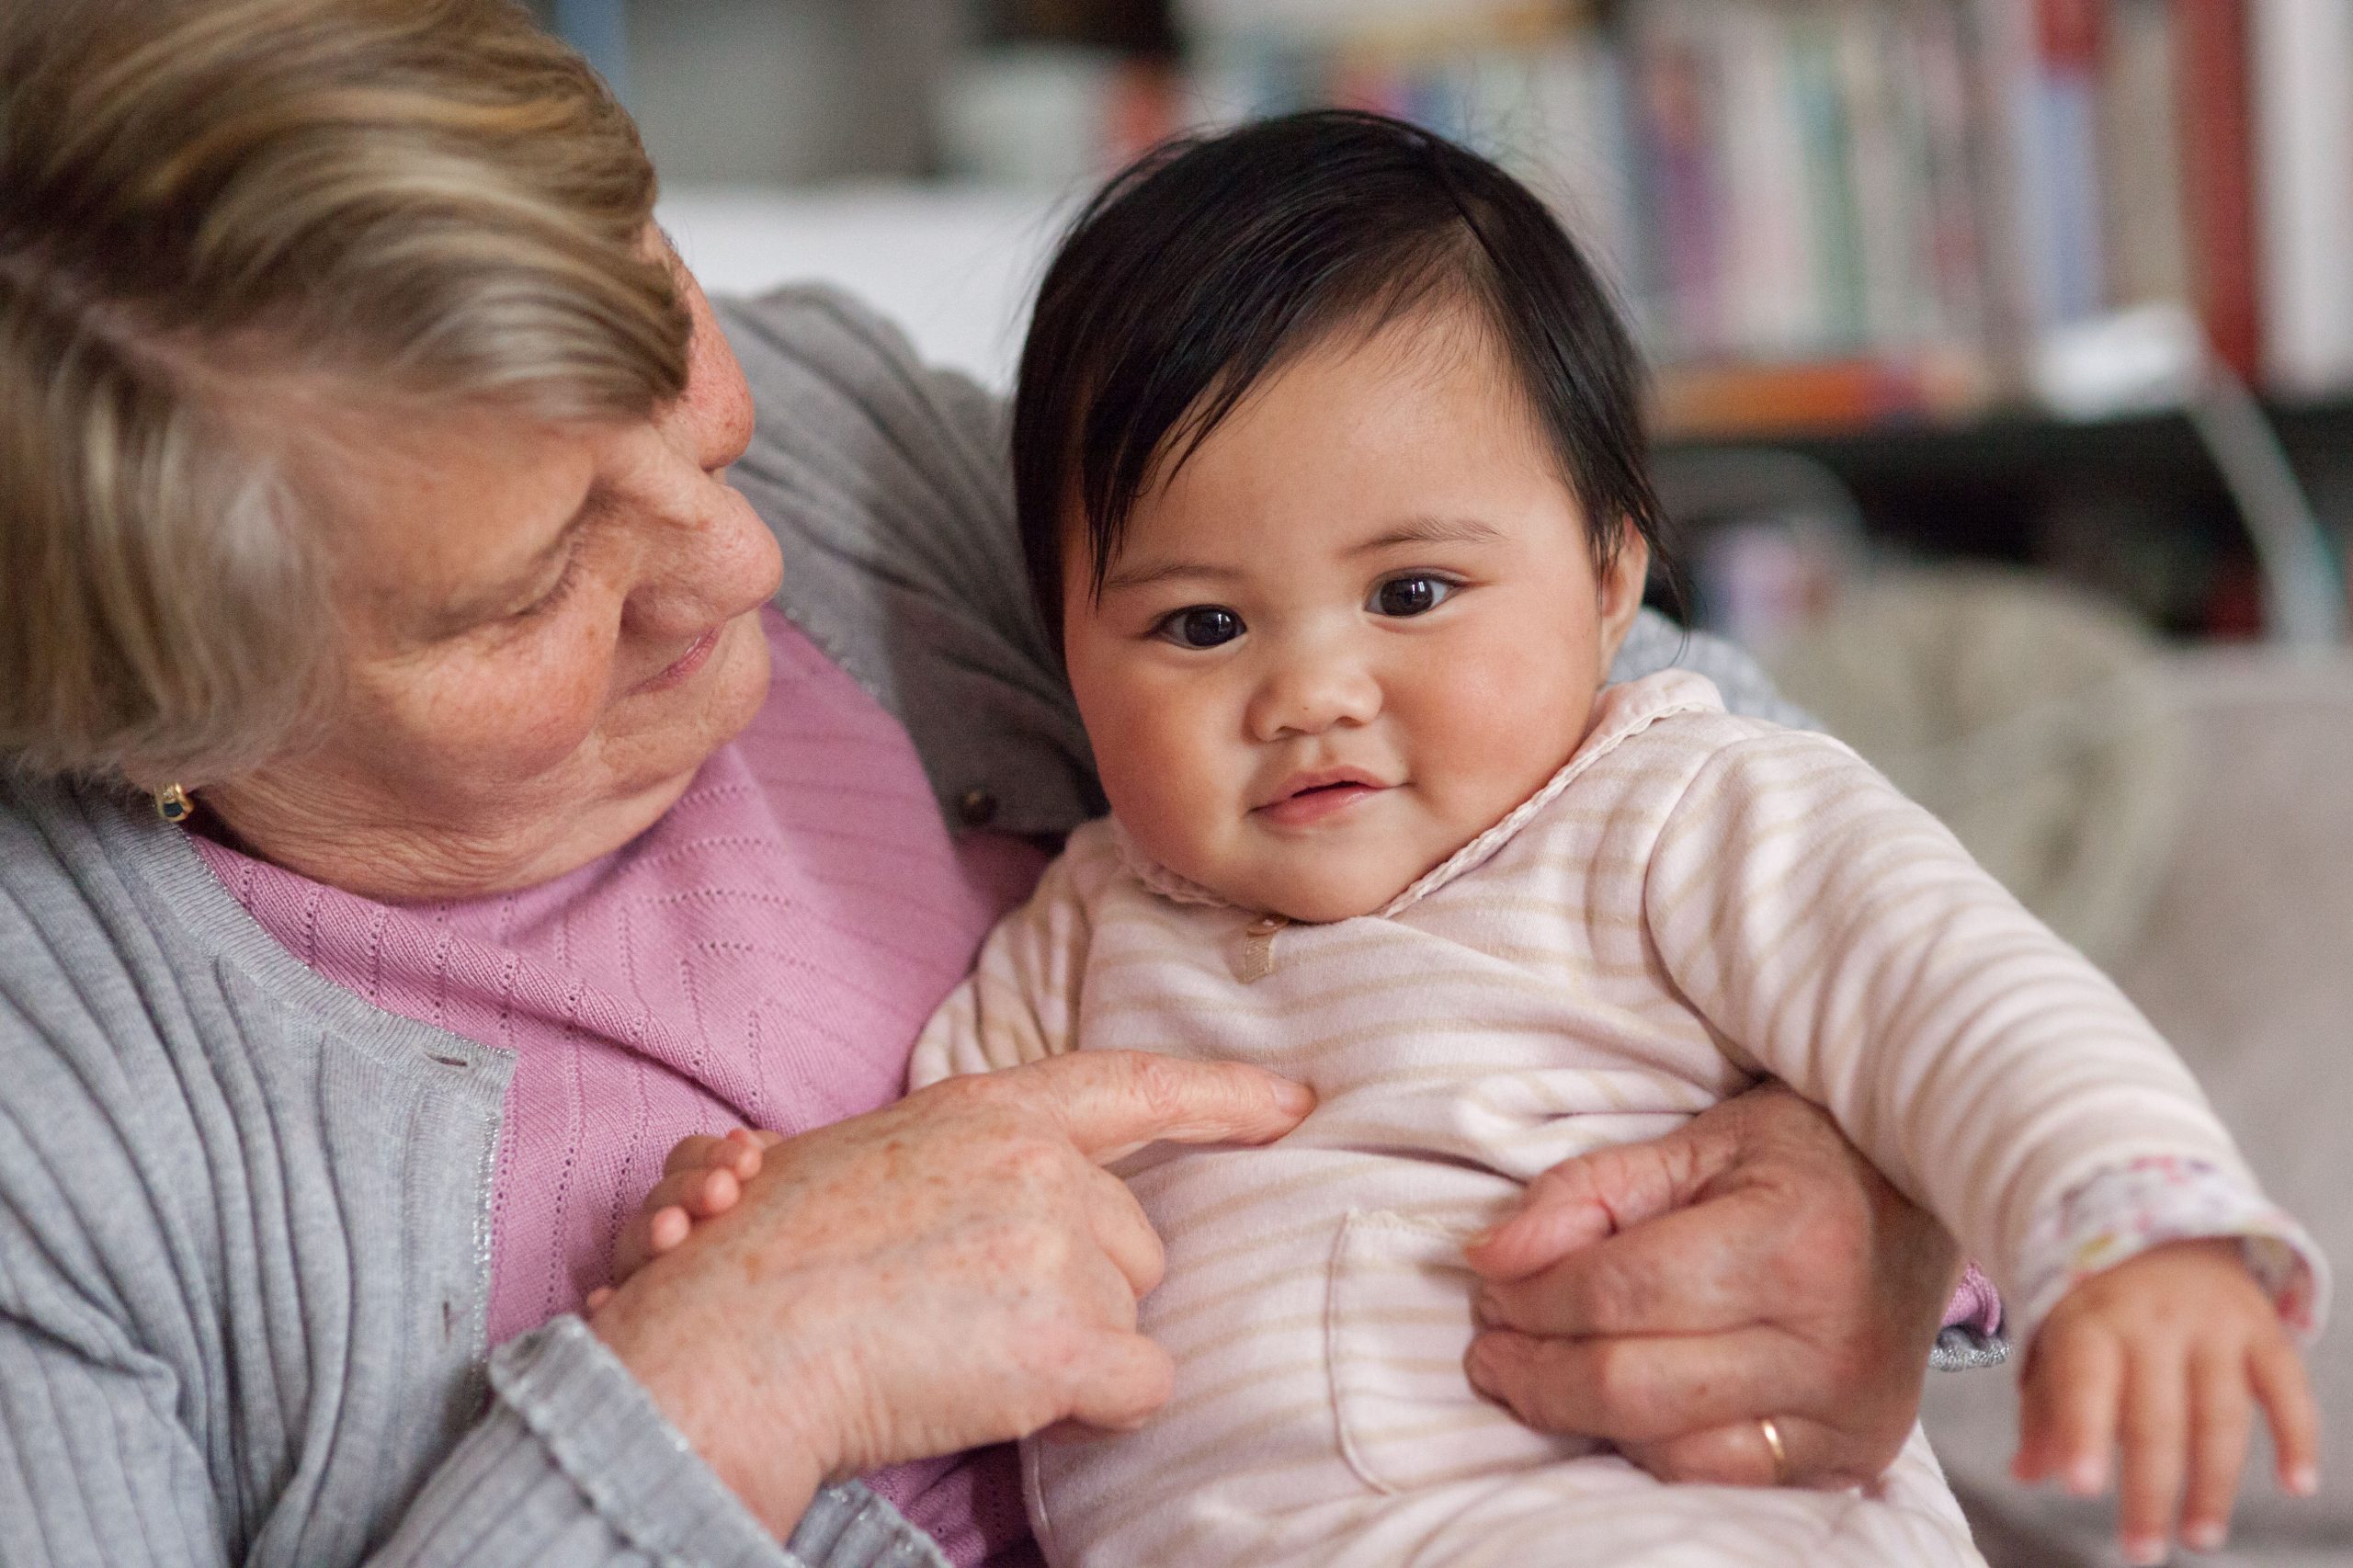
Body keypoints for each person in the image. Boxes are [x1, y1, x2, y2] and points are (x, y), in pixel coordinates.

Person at [3, 5, 1995, 1565]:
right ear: (161, 711)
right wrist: (710, 1394)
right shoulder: (56, 1123)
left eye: (678, 376)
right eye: (532, 591)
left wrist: (1863, 1161)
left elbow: (1630, 703)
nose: (738, 567)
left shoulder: (849, 450)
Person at [630, 114, 2326, 1568]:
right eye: (1200, 625)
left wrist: (2132, 1230)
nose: (1309, 691)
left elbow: (1958, 998)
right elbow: (933, 1203)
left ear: (1608, 581)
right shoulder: (1077, 936)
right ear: (1065, 643)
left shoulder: (1671, 813)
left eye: (1413, 594)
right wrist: (750, 1211)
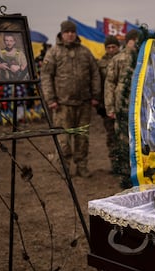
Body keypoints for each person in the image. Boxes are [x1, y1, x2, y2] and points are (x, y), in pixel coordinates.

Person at [41, 20, 101, 178]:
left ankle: (82, 166)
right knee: (63, 139)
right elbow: (46, 76)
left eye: (72, 32)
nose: (70, 34)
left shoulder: (85, 52)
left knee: (82, 138)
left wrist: (96, 95)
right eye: (67, 32)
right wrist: (50, 99)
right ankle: (64, 168)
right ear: (61, 33)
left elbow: (95, 74)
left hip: (84, 104)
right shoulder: (53, 53)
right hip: (62, 105)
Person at [104, 29, 139, 188]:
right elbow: (110, 84)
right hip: (123, 110)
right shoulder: (119, 59)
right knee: (123, 143)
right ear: (129, 41)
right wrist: (110, 107)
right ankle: (125, 176)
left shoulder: (145, 59)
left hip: (142, 111)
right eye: (135, 40)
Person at [97, 35, 120, 162]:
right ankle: (114, 161)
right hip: (106, 105)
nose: (111, 50)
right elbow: (97, 83)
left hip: (121, 103)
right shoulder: (100, 63)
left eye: (114, 47)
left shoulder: (123, 60)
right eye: (108, 47)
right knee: (111, 134)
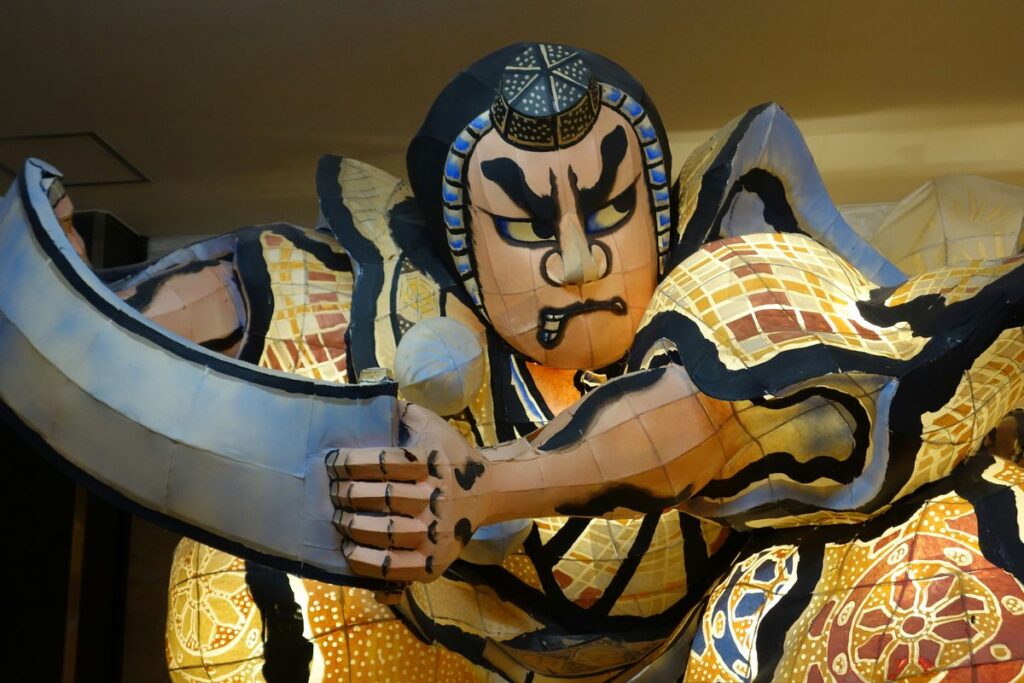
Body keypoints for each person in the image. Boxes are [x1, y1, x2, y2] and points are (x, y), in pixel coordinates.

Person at [7, 42, 1024, 682]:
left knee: (943, 560)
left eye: (610, 208)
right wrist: (64, 295)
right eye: (530, 226)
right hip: (450, 660)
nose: (578, 260)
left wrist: (490, 483)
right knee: (249, 581)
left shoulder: (733, 276)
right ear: (463, 252)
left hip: (712, 648)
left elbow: (726, 411)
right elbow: (160, 333)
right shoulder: (382, 309)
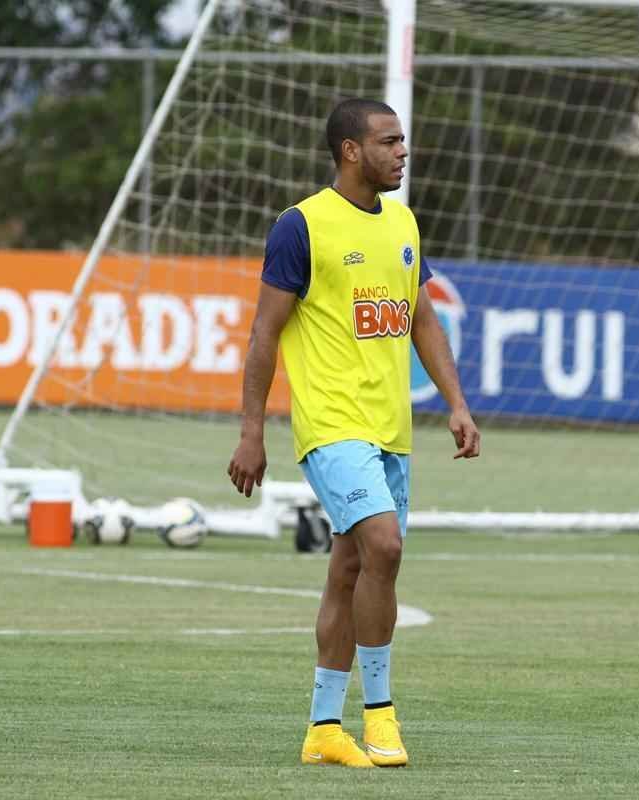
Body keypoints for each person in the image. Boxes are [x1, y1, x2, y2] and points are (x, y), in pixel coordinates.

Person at [227, 98, 481, 768]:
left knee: (350, 568)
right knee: (384, 547)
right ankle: (381, 716)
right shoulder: (301, 227)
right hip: (331, 425)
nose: (402, 152)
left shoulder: (402, 222)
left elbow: (423, 318)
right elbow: (264, 334)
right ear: (350, 150)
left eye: (403, 141)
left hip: (390, 429)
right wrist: (251, 432)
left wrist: (456, 402)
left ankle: (321, 730)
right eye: (389, 141)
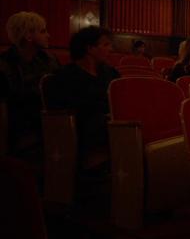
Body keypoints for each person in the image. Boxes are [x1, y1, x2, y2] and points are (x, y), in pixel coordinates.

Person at [45, 26, 120, 170]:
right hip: (83, 132)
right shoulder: (64, 77)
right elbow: (65, 116)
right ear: (90, 48)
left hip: (111, 127)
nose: (111, 48)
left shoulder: (111, 73)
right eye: (105, 44)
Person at [0, 12, 60, 160]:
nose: (49, 35)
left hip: (50, 122)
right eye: (43, 31)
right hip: (22, 128)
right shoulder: (4, 66)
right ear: (28, 36)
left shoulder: (50, 60)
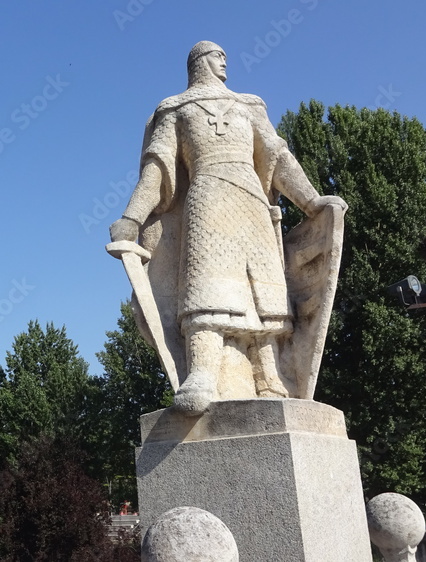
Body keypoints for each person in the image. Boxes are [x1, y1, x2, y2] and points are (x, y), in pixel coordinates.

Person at [109, 41, 346, 415]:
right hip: (207, 198)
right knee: (206, 283)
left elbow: (278, 157)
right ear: (200, 62)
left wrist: (312, 202)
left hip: (252, 200)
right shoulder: (175, 109)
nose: (225, 63)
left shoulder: (249, 105)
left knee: (265, 292)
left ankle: (270, 376)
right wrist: (132, 217)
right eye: (219, 57)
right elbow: (157, 169)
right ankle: (202, 373)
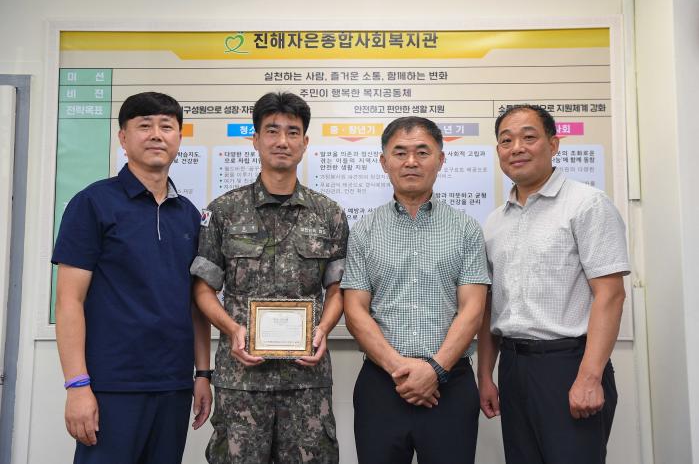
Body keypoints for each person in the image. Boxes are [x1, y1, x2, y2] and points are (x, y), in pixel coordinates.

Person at [53, 91, 212, 464]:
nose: (156, 134)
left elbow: (196, 302)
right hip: (112, 386)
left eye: (166, 126)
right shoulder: (92, 204)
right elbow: (68, 301)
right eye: (144, 126)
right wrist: (77, 386)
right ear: (123, 138)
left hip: (173, 386)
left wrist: (202, 373)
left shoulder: (188, 214)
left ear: (179, 138)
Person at [190, 91, 349, 464]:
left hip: (306, 383)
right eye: (272, 131)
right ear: (256, 139)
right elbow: (203, 288)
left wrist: (324, 328)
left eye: (293, 132)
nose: (282, 141)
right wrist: (232, 329)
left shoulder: (329, 214)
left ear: (305, 143)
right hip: (241, 382)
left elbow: (338, 287)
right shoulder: (224, 211)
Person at [477, 104, 630, 464]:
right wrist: (485, 374)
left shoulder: (586, 205)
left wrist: (590, 378)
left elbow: (610, 295)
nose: (517, 147)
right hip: (514, 367)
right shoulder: (495, 222)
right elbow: (489, 307)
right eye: (506, 140)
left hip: (569, 364)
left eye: (529, 137)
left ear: (554, 144)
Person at [341, 116, 490, 464]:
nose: (411, 161)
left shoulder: (466, 229)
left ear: (440, 158)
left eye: (422, 152)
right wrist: (402, 370)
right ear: (384, 162)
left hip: (450, 386)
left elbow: (473, 310)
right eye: (400, 153)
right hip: (382, 386)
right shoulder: (364, 230)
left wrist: (434, 370)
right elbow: (355, 310)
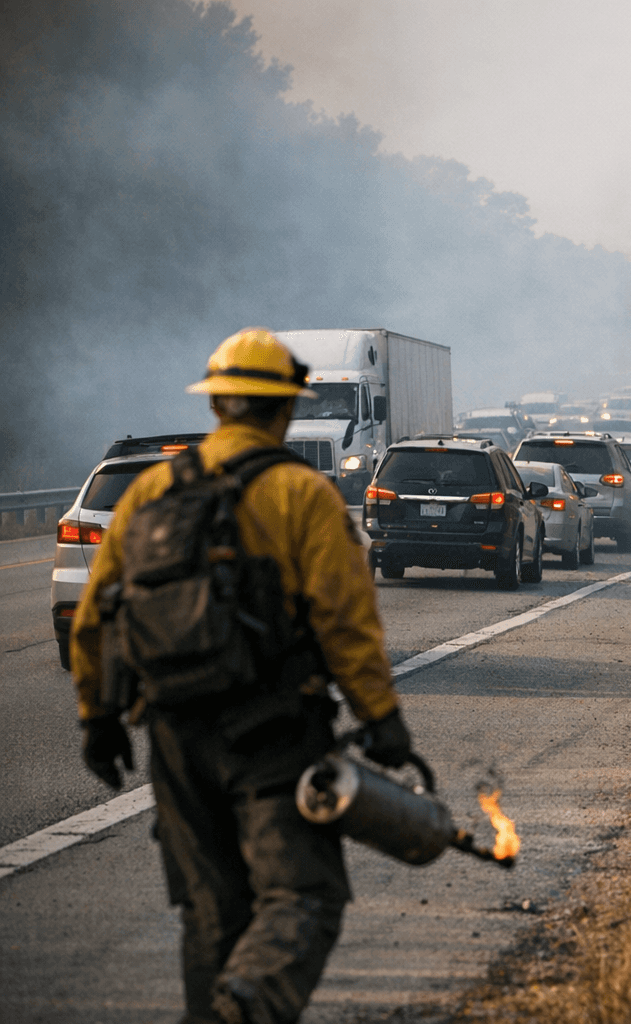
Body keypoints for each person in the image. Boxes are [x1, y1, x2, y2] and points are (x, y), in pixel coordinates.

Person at [70, 328, 411, 1024]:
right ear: (284, 409)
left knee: (210, 913)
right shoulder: (302, 495)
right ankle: (245, 1009)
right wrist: (382, 719)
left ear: (219, 404)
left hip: (172, 733)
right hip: (273, 731)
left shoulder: (152, 490)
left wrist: (98, 720)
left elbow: (96, 615)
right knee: (304, 896)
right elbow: (345, 621)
----------------------------------------
- [EXERCISE PROMPT]:
Look above for the line holding "right shoulder: (92, 204)" and the line holding "right eye: (400, 153)", then output exactly those two lines and every line between them, nothing more.

- [ANSWER AREA]:
right shoulder: (92, 204)
right elbow: (68, 301)
right eye: (144, 126)
right wrist: (77, 386)
right ear: (123, 138)
left hip: (173, 386)
left wrist: (202, 373)
left shoulder: (188, 214)
left ear: (179, 138)
Person at [190, 91, 349, 464]:
left hip: (306, 383)
right eye: (272, 131)
right ear: (256, 139)
right elbow: (203, 288)
left wrist: (324, 328)
left eye: (293, 132)
nose: (282, 141)
right wrist: (232, 329)
left shoulder: (329, 214)
left ear: (305, 143)
right hip: (241, 382)
left elbow: (338, 287)
right shoulder: (224, 211)
Person at [477, 104, 630, 464]:
right wrist: (485, 374)
left shoulder: (586, 205)
left wrist: (590, 378)
left elbow: (610, 295)
nose: (517, 147)
right hip: (514, 367)
right shoulder: (495, 222)
right elbow: (489, 307)
right eye: (506, 140)
left hip: (569, 364)
left eye: (529, 137)
left ear: (554, 144)
Person at [341, 116, 490, 464]:
nose: (411, 161)
left shoulder: (466, 229)
left ear: (440, 158)
left eye: (422, 152)
right wrist: (402, 370)
right ear: (384, 162)
left hip: (450, 386)
left elbow: (473, 310)
right eye: (400, 153)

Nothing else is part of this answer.